Site Reliability Engineer II

Job Description

Are you ready to make your mark with a true industry disruptor? ZineOne, a subsidiary of Session AI, the pioneer of in-session marketing, is looking to add talented team members to help us grow into the premier revenue tool for e-commerce. We work with some of the leading brands nationwide and we innovate how brands connect with and convert customers.

Job Description

This position offers a hands-on, technical opportunity as a vital member of the Site Reliability Engineering Group. Our SRE team is dedicated to ensuring that our Cloud platform operates seamlessly, efficiently, and reliably at scale. The ideal candidate will bring over five years of experience managing cloud-based Big Data solutions, with a strong commitment to resolving operational challenges through automation and sophisticated software tools.
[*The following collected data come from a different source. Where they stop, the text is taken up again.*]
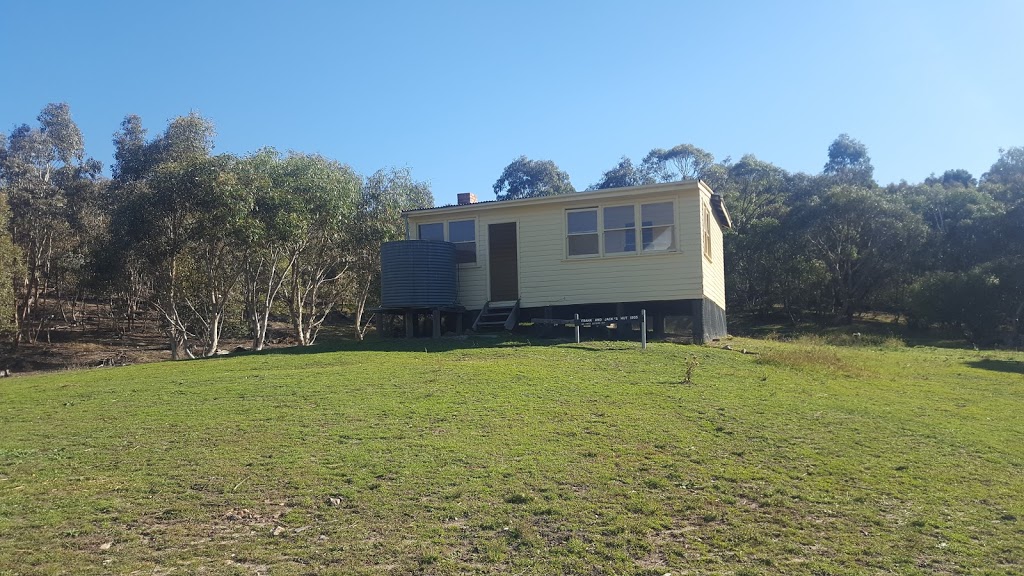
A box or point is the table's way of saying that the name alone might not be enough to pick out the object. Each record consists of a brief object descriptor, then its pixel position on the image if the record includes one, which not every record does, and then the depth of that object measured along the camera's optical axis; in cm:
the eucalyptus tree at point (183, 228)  2180
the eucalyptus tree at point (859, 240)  3912
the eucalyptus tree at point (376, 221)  2988
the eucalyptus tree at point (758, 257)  4088
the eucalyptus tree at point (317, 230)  2362
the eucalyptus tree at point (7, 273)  2980
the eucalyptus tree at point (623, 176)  5753
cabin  1941
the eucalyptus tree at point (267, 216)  2227
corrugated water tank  1969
Candidates must uphold a high standard of excellence and possess robust communication skills, both written and verbal. A strong customer focus and deep technical expertise in areas such as Linux, automation, application performance, databases, load balancers, networks, and storage systems are essential.

Key Responsibilities:

As a Session AI SRE, you will:

Design and implement solutions that enhance the availability, performance, and stability of our systems, services, and products
Develop, automate, and maintain infrastructure as code for provisioning environments in AWS, Azure, and GCP
Deploy modern automated solutions that enable automatic scaling of the core platform and features in the cloud
Apply cybersecurity best practices to safeguard our production infrastructure
Collaborate on DevOps automation, continuous integration, test automation, and continuous delivery for the Session AI platform and its new features
Manage data engineering tasks to ensure accurate and efficient data integration into our platform and outbound systems
Utilize expertise in DevOps best practices, shell scripting, Python, Java, and other programming languages, while continually exploring new technologies for automation solutions
Design and implement monitoring tools for service health, including fault detection, alerting, and recovery systems
Oversee business continuity and disaster recovery operations
Create and maintain operational documentation, focusing on reducing operational costs and enhancing procedures
Demonstrate a continuous learning attitude with a commitment to exploring emerging technologies

Preferred Skills:

Experience with cloud platforms like AWS, Azure, and GCP, including their management consoles and CLI
Proficiency in building and maintaining infrastructure on:
- AWS using services such as EC2, S3, ELB, VPC, CloudFront, Glue, Athena, etc
- Azure using services such as Azure VMs, Blob Storage, Azure Functions, Virtual Networks, Azure Active Directory, Azure SQL Database, etc
- GCP using services such as Compute Engine, Cloud Storage, Cloud Functions, VPC, Cloud IAM, BigQuery, etc
Expertise in Linux system administration and performance tuning
Strong programming skills in Python, Bash, and NodeJS
In-depth knowledge of container technologies like Docker and Kubernetes
Experience with real-time, big data platforms including architectures like HDFS/Hbase, Zookeeper, and Kafka
Familiarity with central logging systems such as ELK (Elasticsearch, LogStash, Kibana)
Competence in implementing monitoring solutions using tools like Grafana, Telegraf, and Influx

Skills

Cloud platform
NodeJs
Python
Database
SRE
Linux System Administration

Education

Master's Degree
Bachelor's Degree

Job Information

Job Posted Date

Aug 09, 2024

Experience

5-10 Years

Compensation (Annual in Lacs)

₹ Market Standard

Work Type

Permanent

Type Of Work

8 hour shift